Belirsizlik ve yönsüzlüğe, Avrupa'da düzenin toplumun dokularına nüfuz eden gücü eklenmelidir. Son seçimlerde tam olarak iki bölgeye denk düşen, biri ayrılıkçı diğeri birlikçi iki partinin koalisyonuna mahkum olan Belçika Haziran'dan bu yana yeni bir hükümet kurulmaksızın yaşamaya devam ediyorsa, bu rastlantısal bir durum sayılamaz. Hükümetle, devletle ölçülmeyen derin bir gücü vardır düzenin. Kendiliğinden ve tepkisel haliyle Avrupa'da kitle hareketi istediği kadar büyüsün, bununla boy ölçüşemeyecektir. Bu noktada önderlik, program gibi “öznel faktör”ler devreye girmelidir. Bu kadar güçlü bir düzene karşı kendiliğinden, tepkisel bir mücadele ufuksuzdur. Kitle hareketi bir önderlik tarafından yönetilmelidir.

Kuzey Afrika'da ise düzenin doğrudan, fiziksel ve siyasal egemenlik mekanizmaları ile dolayımlı, ideolojik ve toplumsal egemenlik mekanizmaları arasındaki denge tam tersi yönde kurulmuştur.

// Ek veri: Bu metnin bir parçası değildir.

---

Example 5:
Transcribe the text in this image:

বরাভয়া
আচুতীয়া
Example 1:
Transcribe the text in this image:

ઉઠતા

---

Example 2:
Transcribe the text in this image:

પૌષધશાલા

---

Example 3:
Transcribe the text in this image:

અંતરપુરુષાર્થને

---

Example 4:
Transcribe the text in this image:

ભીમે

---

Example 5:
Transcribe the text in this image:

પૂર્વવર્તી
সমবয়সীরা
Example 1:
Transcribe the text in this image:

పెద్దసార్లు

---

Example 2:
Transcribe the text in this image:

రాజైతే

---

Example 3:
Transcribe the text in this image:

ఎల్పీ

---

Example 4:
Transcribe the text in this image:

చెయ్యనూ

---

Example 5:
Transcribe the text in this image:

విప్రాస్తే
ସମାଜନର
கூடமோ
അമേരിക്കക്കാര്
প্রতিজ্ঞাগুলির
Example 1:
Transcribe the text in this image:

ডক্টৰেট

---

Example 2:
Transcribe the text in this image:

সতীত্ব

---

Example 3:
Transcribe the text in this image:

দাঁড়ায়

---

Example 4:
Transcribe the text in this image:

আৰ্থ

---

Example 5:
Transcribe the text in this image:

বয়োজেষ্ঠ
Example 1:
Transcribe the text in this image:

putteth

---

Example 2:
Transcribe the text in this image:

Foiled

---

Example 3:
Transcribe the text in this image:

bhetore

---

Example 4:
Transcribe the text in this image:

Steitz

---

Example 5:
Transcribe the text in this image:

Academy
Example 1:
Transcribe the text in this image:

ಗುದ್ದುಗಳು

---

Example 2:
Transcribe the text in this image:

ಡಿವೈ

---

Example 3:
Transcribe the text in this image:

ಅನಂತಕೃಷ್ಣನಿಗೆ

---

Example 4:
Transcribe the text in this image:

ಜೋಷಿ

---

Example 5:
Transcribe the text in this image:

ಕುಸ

Bir o kadar yönsüz, tepkisel, kendiliğinden kitle hareketleri, eski düzenin fiziksel bariyerleri işlevini yitirdiği anda kendilerini devrimin ve iktidarın eşiğinde buluyorlar.

Emperyalizmi komplolara indirgeyen milliyetçi yorumcular, Arap rejimlerinin çözülüşünü eski sosyalist ülkelerin yeniden düzenlenmesi hedefli Soros manipülasyonlarıyla karıştırmakla yanlış yapıyorlar. Başlangıçta ortada bir manipülasyon olmadığı, tersine emperyalist merkezlerin hazırlıksız yakalandıkları açıktır. Bu hazırlıksızlık, bir hata değildir dünya kapitalizmi krizini öngöremez, öngörse önleyemez. Bu çaresizlik, şimdilerde krizin atlatılışını kutlayan sermaye merkezleri için, toplumsal dokudaki çözülüş, küresel krizi takip edecek olacak siyasal krizler, belki savaşlar için de geçerlidir.

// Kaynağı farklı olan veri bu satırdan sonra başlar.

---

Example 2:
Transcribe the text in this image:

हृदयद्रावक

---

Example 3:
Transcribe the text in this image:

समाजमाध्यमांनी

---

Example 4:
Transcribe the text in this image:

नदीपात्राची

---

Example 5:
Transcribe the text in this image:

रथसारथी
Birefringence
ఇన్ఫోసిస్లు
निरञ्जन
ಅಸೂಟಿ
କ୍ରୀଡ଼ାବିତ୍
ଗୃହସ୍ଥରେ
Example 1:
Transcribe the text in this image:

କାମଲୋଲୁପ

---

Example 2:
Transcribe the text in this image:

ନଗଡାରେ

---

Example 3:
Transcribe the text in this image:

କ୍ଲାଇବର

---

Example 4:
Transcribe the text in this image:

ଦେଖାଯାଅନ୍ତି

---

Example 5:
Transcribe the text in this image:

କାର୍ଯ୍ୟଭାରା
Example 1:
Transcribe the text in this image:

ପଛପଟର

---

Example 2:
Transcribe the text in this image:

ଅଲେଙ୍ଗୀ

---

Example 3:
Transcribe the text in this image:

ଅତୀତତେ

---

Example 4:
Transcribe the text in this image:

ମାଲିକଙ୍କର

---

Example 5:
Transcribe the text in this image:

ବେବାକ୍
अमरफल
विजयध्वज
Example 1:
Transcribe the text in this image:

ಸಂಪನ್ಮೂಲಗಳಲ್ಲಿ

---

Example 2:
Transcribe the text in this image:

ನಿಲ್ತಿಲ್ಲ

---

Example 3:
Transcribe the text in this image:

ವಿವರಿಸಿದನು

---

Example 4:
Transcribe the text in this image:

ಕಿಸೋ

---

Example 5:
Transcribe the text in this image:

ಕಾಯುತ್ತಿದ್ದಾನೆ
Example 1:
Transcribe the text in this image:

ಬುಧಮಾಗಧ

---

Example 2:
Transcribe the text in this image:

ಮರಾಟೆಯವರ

Ancak Arap rejimlerinde çözülüşün göstergesi, sonucu ve derinleştiricisi sayabileceğimiz kitle hareketlerinin “öznesiz” haline bakınca, önümüzdeki en yüksek olasılığın emperyalizmin hazırlıksızlık açığını gidermesi olduğunu da görürüz. Gerek Tunus'ta gerekse Mısır'da önlemler devreye sokuldu bile. Irak'ta derin biçimde yıpranmış Baradey'den acele bir muhalif siyasetçi üretip paraşütle Tahrir Meydanına indirmelerine, hareketin dinci bir çıkışı olmamakla birlikte yüzbinlerin namaza duruşuyla biçim kazanmakta olmasına vb bakılırsa önlemlerin sonuç verdiği de söylenebilir.

Tablo özetle budur. Sonuç insanlığın kurtuluşuna ışık tutmamaktadır. Ancak artık kitle hareketleri istisna olmaktan çıkmıştır. Hal böyleyse sınıf hareketinin ve öznenin geri dönüşü için zeminin daha elverişli hale geldiği de eklenmelidir.

Bu koşullarda bizim başbakanın “direniş” sözcüğünü aşağılaması ve kriminalize etmesi, çok zamansız ve nafile bir çıkıştır.